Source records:
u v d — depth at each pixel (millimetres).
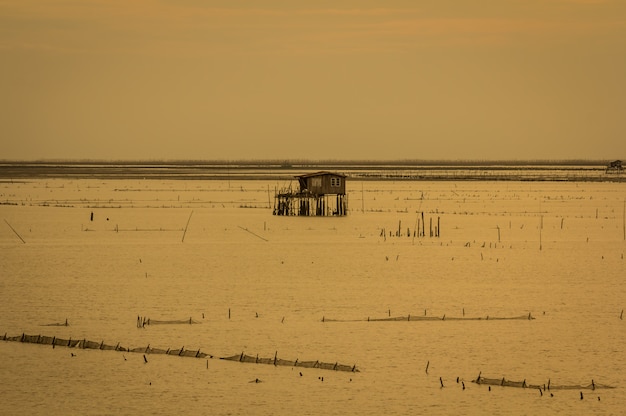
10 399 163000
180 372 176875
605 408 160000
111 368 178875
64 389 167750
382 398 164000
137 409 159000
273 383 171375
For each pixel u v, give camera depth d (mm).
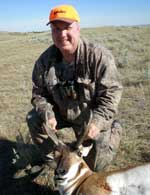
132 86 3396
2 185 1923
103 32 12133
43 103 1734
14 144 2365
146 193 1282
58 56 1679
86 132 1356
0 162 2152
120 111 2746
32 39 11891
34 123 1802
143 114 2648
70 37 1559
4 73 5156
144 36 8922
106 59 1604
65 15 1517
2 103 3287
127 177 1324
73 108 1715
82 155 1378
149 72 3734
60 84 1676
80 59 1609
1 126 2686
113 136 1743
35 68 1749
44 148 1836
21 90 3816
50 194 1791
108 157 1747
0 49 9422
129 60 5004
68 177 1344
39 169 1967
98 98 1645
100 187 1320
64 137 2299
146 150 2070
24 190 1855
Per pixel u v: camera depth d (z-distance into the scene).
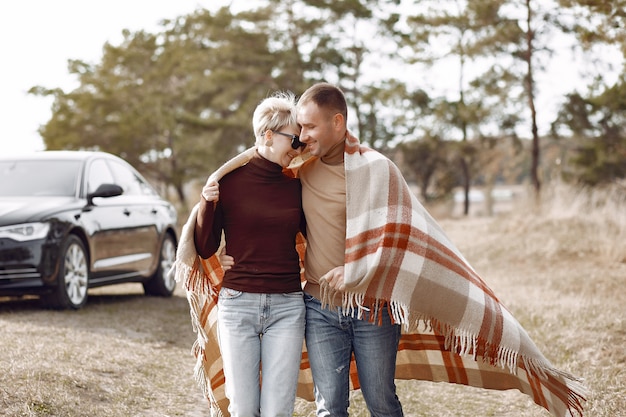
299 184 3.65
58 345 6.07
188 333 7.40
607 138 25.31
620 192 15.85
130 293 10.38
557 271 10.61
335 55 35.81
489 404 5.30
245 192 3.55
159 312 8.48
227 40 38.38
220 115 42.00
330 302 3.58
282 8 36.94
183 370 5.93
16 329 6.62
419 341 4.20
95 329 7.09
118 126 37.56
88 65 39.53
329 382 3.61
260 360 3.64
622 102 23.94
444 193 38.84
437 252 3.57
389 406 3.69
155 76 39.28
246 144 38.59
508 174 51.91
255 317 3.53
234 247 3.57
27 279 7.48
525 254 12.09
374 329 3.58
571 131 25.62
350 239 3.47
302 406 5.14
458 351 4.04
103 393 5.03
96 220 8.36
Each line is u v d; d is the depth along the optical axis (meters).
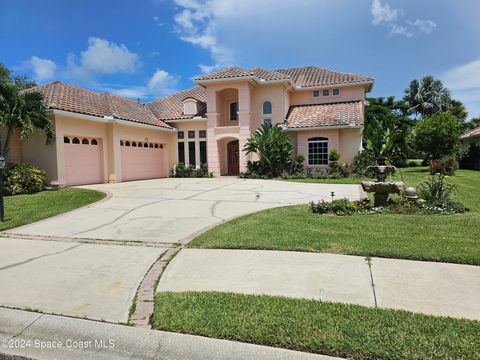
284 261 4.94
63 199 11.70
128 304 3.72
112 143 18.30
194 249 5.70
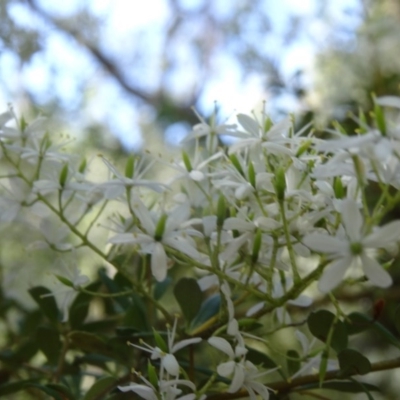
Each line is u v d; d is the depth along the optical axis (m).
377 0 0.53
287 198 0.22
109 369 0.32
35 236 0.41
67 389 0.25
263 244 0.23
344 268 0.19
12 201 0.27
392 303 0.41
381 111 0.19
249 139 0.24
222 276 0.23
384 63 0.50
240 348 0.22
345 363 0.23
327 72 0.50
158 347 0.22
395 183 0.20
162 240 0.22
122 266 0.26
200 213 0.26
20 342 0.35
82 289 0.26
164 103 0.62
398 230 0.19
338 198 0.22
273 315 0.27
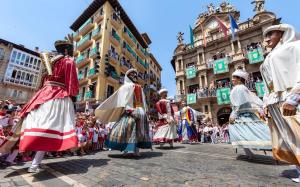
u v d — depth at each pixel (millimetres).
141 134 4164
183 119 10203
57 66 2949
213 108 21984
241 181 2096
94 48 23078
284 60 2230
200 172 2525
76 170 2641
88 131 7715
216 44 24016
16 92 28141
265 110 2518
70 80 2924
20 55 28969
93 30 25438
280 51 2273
---
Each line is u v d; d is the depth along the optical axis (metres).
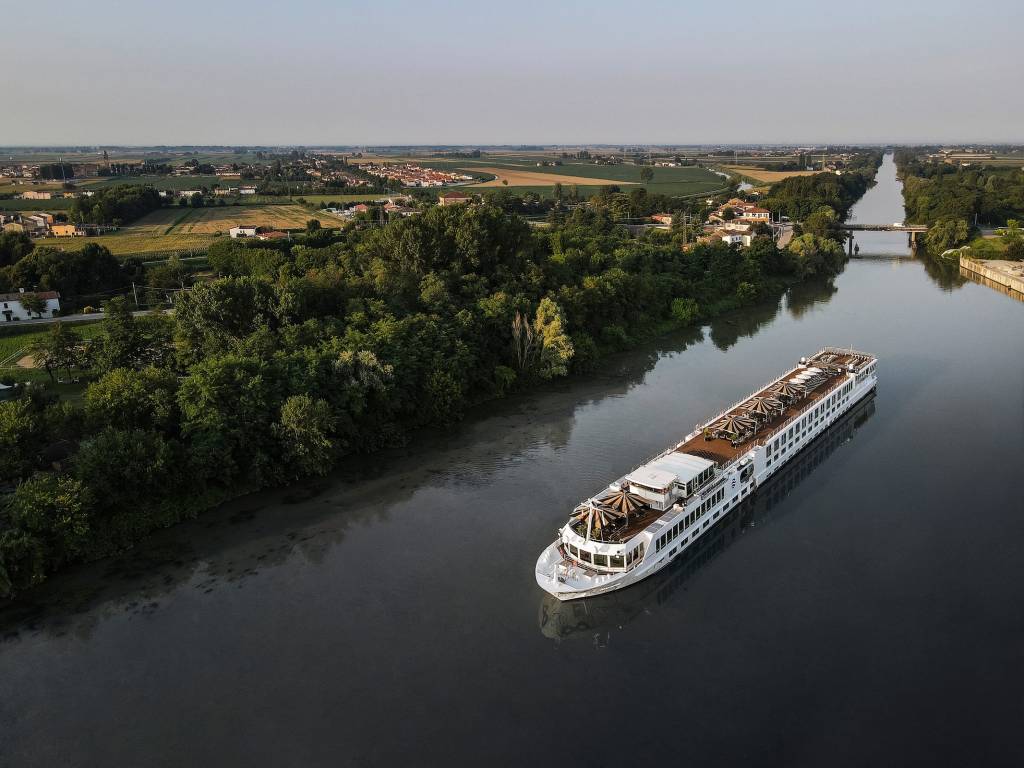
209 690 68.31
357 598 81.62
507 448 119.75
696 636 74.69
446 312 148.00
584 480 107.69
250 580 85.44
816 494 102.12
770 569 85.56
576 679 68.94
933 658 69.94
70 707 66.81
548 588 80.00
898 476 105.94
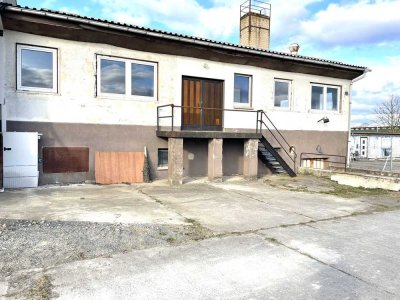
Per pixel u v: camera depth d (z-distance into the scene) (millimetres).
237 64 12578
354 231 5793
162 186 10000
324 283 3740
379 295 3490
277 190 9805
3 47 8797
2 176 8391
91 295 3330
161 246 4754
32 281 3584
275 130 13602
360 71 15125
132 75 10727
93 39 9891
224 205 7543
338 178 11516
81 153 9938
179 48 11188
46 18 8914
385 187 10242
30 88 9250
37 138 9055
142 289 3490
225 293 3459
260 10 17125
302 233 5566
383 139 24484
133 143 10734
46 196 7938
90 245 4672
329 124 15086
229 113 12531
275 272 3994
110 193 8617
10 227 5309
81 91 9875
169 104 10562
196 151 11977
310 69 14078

▶ WHAT IS EXPECTED
Each line above that falls between the line with "227 40 38.38" and the line with "280 51 2273" should be printed exactly, together with those two lines, but the pictures should not.

▶ RESPONSE
227 40 38.38
220 115 42.00
330 302 3.58
282 8 36.94
183 370 5.93
16 329 6.62
419 341 4.20
95 329 7.09
118 126 37.56
88 65 39.53
329 382 3.61
260 360 3.64
622 102 23.94
444 193 38.84
437 252 3.57
389 406 3.69
155 76 39.28
246 144 38.59
508 174 51.91
255 317 3.53
234 247 3.57
27 279 7.48
525 254 12.09
374 329 3.58
571 131 25.62
350 239 3.47
302 406 5.14
458 351 4.04
103 393 5.03
96 220 8.36
Each line is u v d; d is the depth along the optical axis (meters).
284 261 4.94
63 199 11.70
128 304 3.72
112 143 18.30
194 249 5.70
Each line is u v d; d is the depth along the optical axis (m).
377 0 0.53
287 198 0.22
109 369 0.32
35 236 0.41
67 389 0.25
263 244 0.23
344 268 0.19
12 201 0.27
392 303 0.41
381 111 0.19
249 139 0.24
222 276 0.23
384 63 0.50
240 348 0.22
345 363 0.23
327 72 0.50
158 347 0.22
395 183 0.20
162 240 0.22
122 266 0.26
200 213 0.26
20 342 0.35
82 289 0.26
164 103 0.62
398 230 0.19
338 198 0.22
273 315 0.27
u v d — depth at each pixel (millimetres).
141 134 4164
183 119 10203
57 66 2949
213 108 21984
241 181 2096
94 48 23078
284 60 2230
200 172 2525
76 170 2641
88 131 7715
216 44 24016
16 92 28141
265 110 2518
70 80 2924
20 55 28969
93 30 25438
280 51 2273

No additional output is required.